NOT AS FUNNY AS the “Saturday Night Live” tribute to New York City and Broadway. (“My first apartment was a drawer,” Maya Rudolph, dressed as the Statue of Liberty, sang.) Not as goofily self-aware as the number that Lin-Manuel Miranda and Jimmy Fallon did on “The Tonight Show.”
But “This Is Broadway,” the newest entry in the come-back-to-Broadway series of promotional videos, has its own magic. First of all, it has star power. That’s Oprah Winfrey narrating. It has numbers — well, in two ways.
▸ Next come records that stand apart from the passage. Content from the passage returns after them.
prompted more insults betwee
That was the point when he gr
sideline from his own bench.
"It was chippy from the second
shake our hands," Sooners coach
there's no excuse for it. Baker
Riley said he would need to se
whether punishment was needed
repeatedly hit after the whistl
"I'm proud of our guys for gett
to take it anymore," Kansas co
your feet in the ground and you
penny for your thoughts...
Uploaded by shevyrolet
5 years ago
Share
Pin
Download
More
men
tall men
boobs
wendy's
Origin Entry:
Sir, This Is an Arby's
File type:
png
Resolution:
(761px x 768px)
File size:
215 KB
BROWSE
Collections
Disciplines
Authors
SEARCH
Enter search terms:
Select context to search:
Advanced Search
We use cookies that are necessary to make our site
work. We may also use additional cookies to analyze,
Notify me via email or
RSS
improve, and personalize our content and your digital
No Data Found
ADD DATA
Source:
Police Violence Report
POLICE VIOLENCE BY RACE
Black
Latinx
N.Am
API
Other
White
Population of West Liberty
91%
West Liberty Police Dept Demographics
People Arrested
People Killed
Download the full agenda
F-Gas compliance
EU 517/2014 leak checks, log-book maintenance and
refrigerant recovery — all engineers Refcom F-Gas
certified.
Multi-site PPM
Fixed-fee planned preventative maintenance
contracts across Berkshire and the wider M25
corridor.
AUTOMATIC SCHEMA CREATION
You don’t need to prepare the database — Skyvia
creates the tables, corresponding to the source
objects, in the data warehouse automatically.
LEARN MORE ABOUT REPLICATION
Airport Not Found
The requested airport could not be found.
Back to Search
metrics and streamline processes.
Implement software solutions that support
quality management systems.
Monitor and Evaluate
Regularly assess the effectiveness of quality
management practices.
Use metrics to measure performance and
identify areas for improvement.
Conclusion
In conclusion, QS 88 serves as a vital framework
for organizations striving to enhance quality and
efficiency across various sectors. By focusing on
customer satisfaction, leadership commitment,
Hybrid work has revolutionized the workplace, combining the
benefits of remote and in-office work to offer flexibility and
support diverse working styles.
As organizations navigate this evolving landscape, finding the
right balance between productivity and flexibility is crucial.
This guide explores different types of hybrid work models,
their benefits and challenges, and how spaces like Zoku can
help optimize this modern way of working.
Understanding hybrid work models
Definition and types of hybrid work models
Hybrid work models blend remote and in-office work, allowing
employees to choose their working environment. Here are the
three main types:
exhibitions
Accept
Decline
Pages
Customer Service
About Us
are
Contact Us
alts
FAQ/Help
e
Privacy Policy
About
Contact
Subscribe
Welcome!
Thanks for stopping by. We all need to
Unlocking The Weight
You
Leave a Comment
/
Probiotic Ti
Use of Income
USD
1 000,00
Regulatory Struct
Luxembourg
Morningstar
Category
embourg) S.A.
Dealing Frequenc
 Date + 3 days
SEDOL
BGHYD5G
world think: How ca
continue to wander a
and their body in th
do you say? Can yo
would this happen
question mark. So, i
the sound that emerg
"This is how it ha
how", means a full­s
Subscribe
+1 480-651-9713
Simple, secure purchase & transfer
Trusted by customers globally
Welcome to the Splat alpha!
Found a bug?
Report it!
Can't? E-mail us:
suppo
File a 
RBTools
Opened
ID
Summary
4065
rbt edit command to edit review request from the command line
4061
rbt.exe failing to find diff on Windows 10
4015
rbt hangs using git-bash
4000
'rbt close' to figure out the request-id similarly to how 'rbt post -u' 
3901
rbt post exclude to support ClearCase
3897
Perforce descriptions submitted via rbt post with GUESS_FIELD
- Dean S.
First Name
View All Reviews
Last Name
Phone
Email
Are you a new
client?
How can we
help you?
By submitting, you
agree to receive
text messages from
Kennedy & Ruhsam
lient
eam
Glimpses of almost a hundred shows are seen in the two minutes and 35 seconds or so. (And most of the shows have musical numbers of their own.)
Music from “The Lion King” starts us off, followed by a deluge of song and dance — Bebe Neuwirth in “Chicago,” Alan Cumming in “Cabaret,” little Sarah Jessica Parker in “Annie,” and Angela Lansbury insisting that everything’s coming up roses in “Gypsy.”
Best effect: The would-be baseball hero Troy Maxson starts out as James Earl Jones and turns into Denzel Washington, reflecting two award-winning productions of August Wilson’s “Fences.” Second best: Jerry Orbach in “42nd Street.” ordering a nervous near-star, “Think of Broadway!”
We are. We are. O.K., Mary Martin (who appears in the video) is dead. So is Elaine Stritch, who sings “The Ladies Who Lunch” from “Company.” But Patti LuPone, who is also in the video (as Evita), will be singing it in the new revival of “Company.”
As Winfrey intones, this is “where time stops every time a show starts.” If you’re reading this, you probably don’t need any reminders. But you probably could use a boost.